So we set out two years ago to honor the luminaries in our profession with a virtual Hall of Fame populated by some of the finest minds and practitioners of process control. We are fortunate already to have the likes of Marion "Bud" Keyes, Bela Liptak, Greg McMillan, Greg Shinskey, Terry Tolliver, and Harold Wade.

CONTROL's Process Automation Hall of Fame is in its third year of honoring outstanding professionals in the field. Members are drawn from the heavyweights in our industry--recognized significant contributors who have devoted their lives to the advancement and implementation of the craft.

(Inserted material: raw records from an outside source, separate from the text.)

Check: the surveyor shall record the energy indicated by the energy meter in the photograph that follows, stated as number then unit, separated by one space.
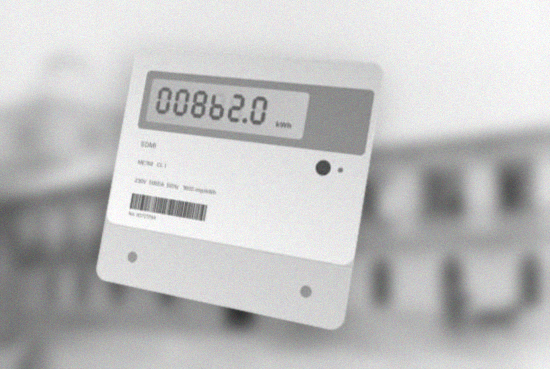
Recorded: 862.0 kWh
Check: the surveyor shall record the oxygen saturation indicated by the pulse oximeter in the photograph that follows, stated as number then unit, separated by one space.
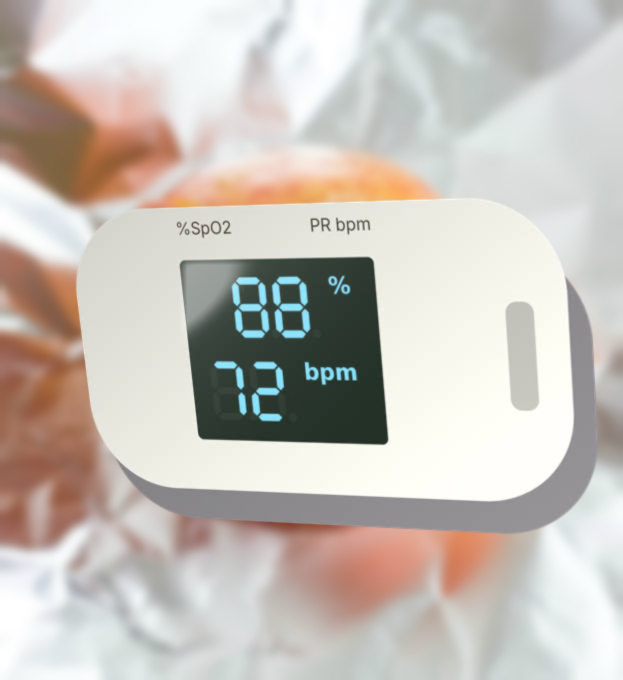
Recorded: 88 %
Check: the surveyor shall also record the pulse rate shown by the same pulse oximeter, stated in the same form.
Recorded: 72 bpm
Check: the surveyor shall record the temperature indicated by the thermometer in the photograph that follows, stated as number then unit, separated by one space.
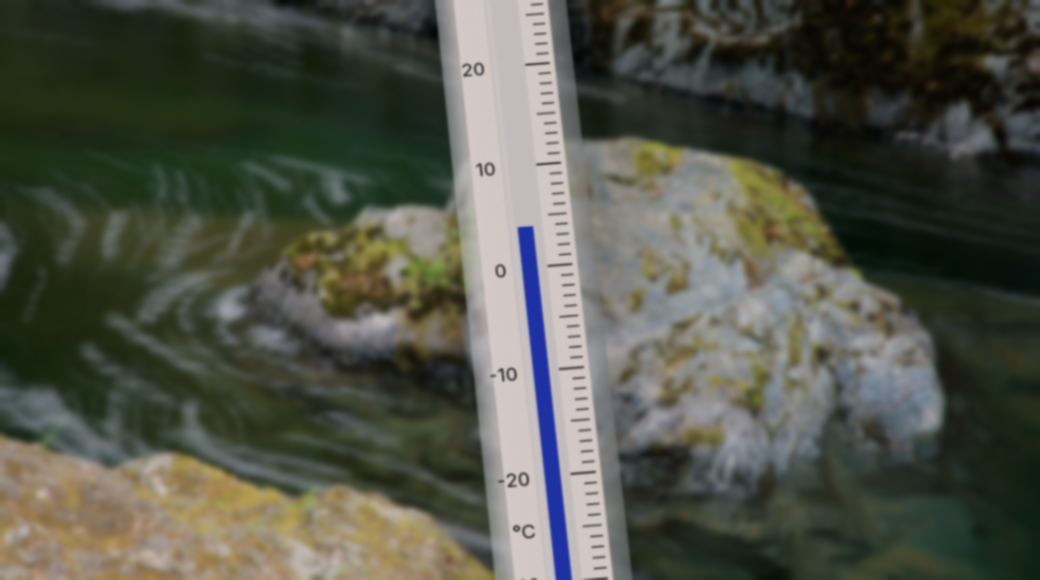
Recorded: 4 °C
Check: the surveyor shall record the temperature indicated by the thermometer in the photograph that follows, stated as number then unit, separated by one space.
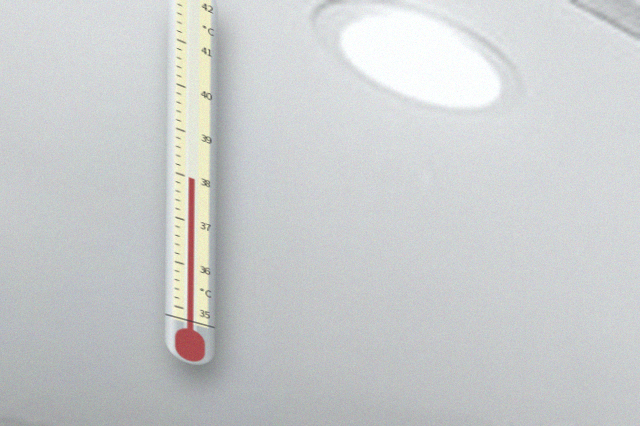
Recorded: 38 °C
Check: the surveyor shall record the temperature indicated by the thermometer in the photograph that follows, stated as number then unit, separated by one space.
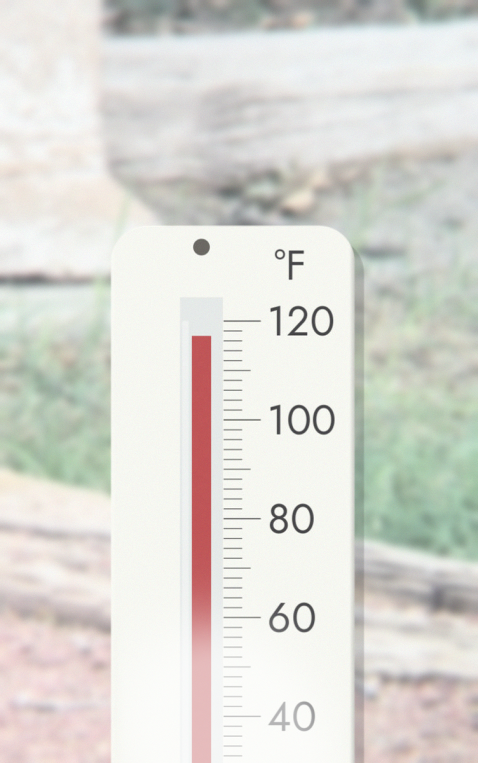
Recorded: 117 °F
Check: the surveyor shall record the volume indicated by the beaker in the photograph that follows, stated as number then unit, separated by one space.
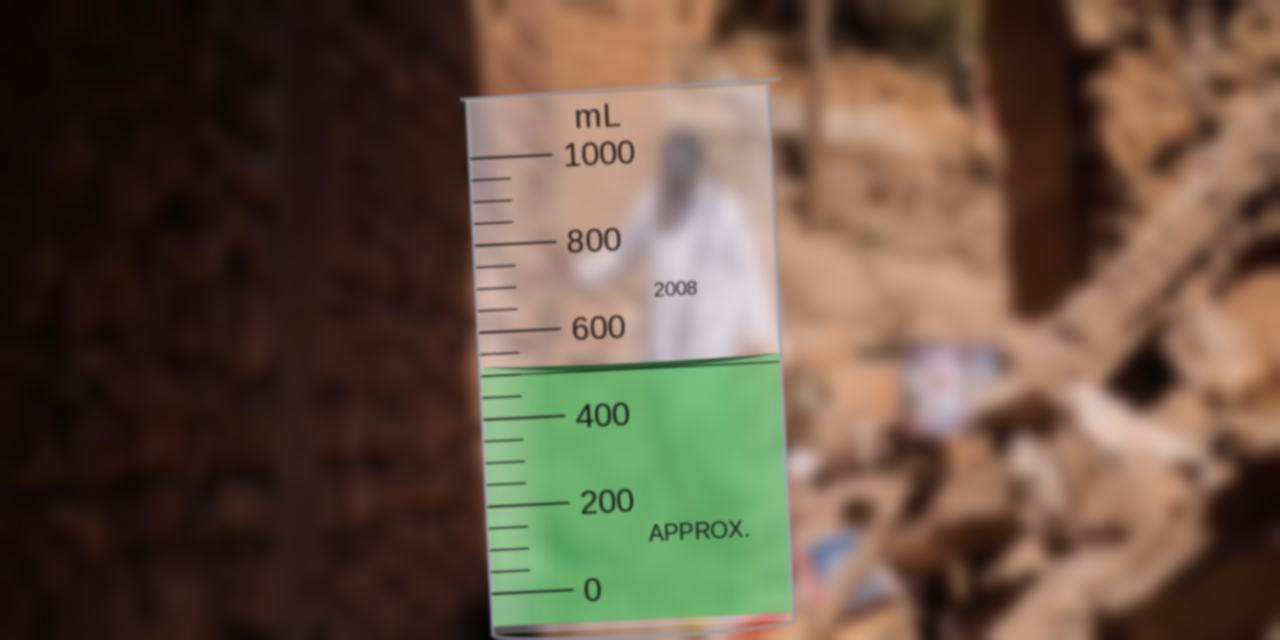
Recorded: 500 mL
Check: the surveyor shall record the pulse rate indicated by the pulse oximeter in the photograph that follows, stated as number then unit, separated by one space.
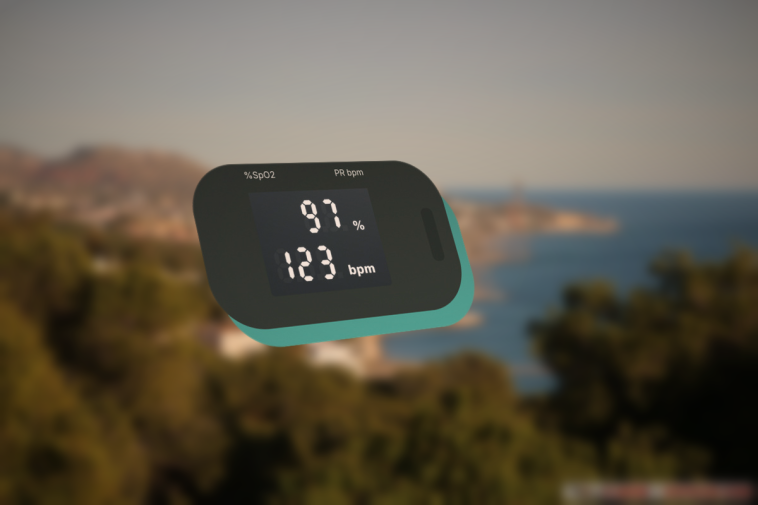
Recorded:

This year's trio was selected from a list of worthy candidates nominated by editors, readers, CONTROL's editorial advisory board, and the current Hall of Famers. To help us select future members, we welcome suggestions from readers. If you know someone you believe should be in the Process Automation Hall of Fame, please let us know who and why.

This year we are pleased to add:

* Karl Astrom, a world-renowned educator and theoretician who resides in Sweden.

* Lynn Craig, president of Manufacturing Automation Associates, Medford, N.J., a longtime engineer with Rohm and Haas, and a batch control expert.

* Charles Cutler, a longtime process control engineer at Shell Oil Co. who created the Dynamic Matrix Control algorithm and then founded a company on that control concept.

Astrom's career is chronicled in the following story. Craig will be featured in the March issue, and Cutler in April.

Join us in appreciating the contribution these engineers have made to our careers and our lives.

Awards Ceremony at World Batch Forum

The formal presentation of our CONTROL Process Automation Hall of Fame plaques comes during an awards dinner the first evening of World Batch Forum. The 10th annual North American conference for those in batch manufacturing will be April 13-16 at the Hilton Woodcliff Lake, Woodcliff Lake, N.J.

The first day, a Sunday, opens with tutorials on ISA standards on batch control (S88) and standard manufacturing models and data exchange (S95) and ends with the CONTROL Hall of Fame dinner.

The forum gets rolling the next morning when Paul Baduini, vice president and director of engineering at Rohm and Haas Co., delivers the keynote on "Optimizing Manufacturing Strategy to Align With Changing Business Requirements." A keynote the following day is "Without Operations Agility, Manufacturers Cannot Profitably Meet Consumer Demand," from Roddy Martin, a vice president at AMR Research.

The three days are filled with tutorials, panel discussions, case studies, special sessions, and a table-top exhibit, all dedicated to improving batch processes. For more information, call 480/893-8803 or see http://www.wbf.org.

Karl Astrom

A Practical Theoretician

Ever wonder why Sweden has long been a leading source of paper-making technology? Karl Astrom is one big reason.

The Swedish engineer has been called the foremost process control theoretician in the world, creator of the best automated tuning method, and, through his long tenure in academia, teacher of some of the cream of the current crop of control engineers the world over.